Source text: Begin
Crucially, the clinicians also saw no value in the systems and did not see how their day-to-day job of caring for patients was being made easier. So they therefore felt no commitment to the solution.

Blaming the dinosaur behaviour of certain professional groups and trade associations may be justified. But it is not the issue. Those professionals are “outside the tent” in the current approach and their hearts and minds will never be captured with the current top down approach.

The Department of Health’s central bureaucracy claim the purchasing process was a great success, saving £500m on the original estimated cost. This saving not only came from cutting out the cost of managing the change at the local level but also by not involving front line managers and clinicians in the decision process – a short term expediency which is now showing the long term consequence.

The WIFM factor

Clinicians want to see clinical content and value in the systems: the WIFM factor (What’s In It for me). The Connecting for Health system appears to many to do nothing to improve their ability to care for patients in a more informed and effective way.
Source text: End
> [Action item]
Reproduce the entire passage on clinicians and the Connecting for Health system word for word.
Recorded data: Begin
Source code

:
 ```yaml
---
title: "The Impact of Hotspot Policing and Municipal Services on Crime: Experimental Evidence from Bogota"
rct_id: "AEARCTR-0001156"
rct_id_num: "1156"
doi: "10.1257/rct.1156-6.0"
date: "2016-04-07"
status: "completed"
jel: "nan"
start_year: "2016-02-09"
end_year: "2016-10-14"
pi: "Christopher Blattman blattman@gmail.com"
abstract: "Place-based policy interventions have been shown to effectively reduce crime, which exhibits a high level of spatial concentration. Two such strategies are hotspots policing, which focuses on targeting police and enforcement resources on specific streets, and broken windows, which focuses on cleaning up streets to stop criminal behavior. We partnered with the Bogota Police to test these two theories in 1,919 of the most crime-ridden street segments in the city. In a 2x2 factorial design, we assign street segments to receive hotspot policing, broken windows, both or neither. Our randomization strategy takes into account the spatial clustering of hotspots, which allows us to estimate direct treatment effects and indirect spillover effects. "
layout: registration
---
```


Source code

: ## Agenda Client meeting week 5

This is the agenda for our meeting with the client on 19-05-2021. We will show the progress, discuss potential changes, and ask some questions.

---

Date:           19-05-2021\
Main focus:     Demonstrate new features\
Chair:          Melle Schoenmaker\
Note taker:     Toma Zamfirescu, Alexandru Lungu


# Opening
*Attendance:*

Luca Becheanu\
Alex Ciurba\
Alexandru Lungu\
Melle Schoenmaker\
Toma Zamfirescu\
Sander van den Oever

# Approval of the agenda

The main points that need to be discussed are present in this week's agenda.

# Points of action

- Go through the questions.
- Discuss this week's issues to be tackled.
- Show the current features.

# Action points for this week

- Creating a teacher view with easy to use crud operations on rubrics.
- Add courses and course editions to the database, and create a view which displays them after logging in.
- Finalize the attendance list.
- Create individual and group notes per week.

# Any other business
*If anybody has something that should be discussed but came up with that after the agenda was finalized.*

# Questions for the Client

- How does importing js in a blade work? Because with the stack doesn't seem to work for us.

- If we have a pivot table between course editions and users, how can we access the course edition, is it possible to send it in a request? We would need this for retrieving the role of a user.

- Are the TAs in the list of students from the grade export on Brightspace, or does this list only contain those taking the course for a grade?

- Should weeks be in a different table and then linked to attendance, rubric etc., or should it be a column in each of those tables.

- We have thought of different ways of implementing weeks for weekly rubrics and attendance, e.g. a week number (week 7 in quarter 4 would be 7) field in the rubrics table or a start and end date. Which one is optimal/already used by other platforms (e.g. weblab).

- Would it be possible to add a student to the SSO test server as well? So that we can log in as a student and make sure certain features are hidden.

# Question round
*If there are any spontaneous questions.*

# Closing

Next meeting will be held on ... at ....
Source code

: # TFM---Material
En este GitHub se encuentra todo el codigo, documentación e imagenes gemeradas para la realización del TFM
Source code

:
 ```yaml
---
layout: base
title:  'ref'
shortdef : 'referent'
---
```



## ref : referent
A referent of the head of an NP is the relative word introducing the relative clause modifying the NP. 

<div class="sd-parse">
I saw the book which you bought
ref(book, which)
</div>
Recorded data: End
> [Your solution]
Crucially, the clinicians also saw no value in the systems and did not see how their day-to-day job of caring for patients was being made easier. So they therefore felt no commitment to the solution.

Blaming the dinosaur behaviour of certain professional groups and trade associations may be justified. But it is not the issue. Those professionals are “outside the tent” in the current approach and their hearts and minds will never be captured with the current top down approach.

The Department of Health’s central bureaucracy claim the purchasing process was a great success, saving £500m on the original estimated cost. This saving not only came from cutting out the cost of managing the change at the local level but also by not involving front line managers and clinicians in the decision process – a short term expediency which is now showing the long term consequence.

The WIFM factor

Clinicians want to see clinical content and value in the systems: the WIFM factor (What’s In It for me). The Connecting for Health system appears to many to do nothing to improve their ability to care for patients in a more informed and effective way.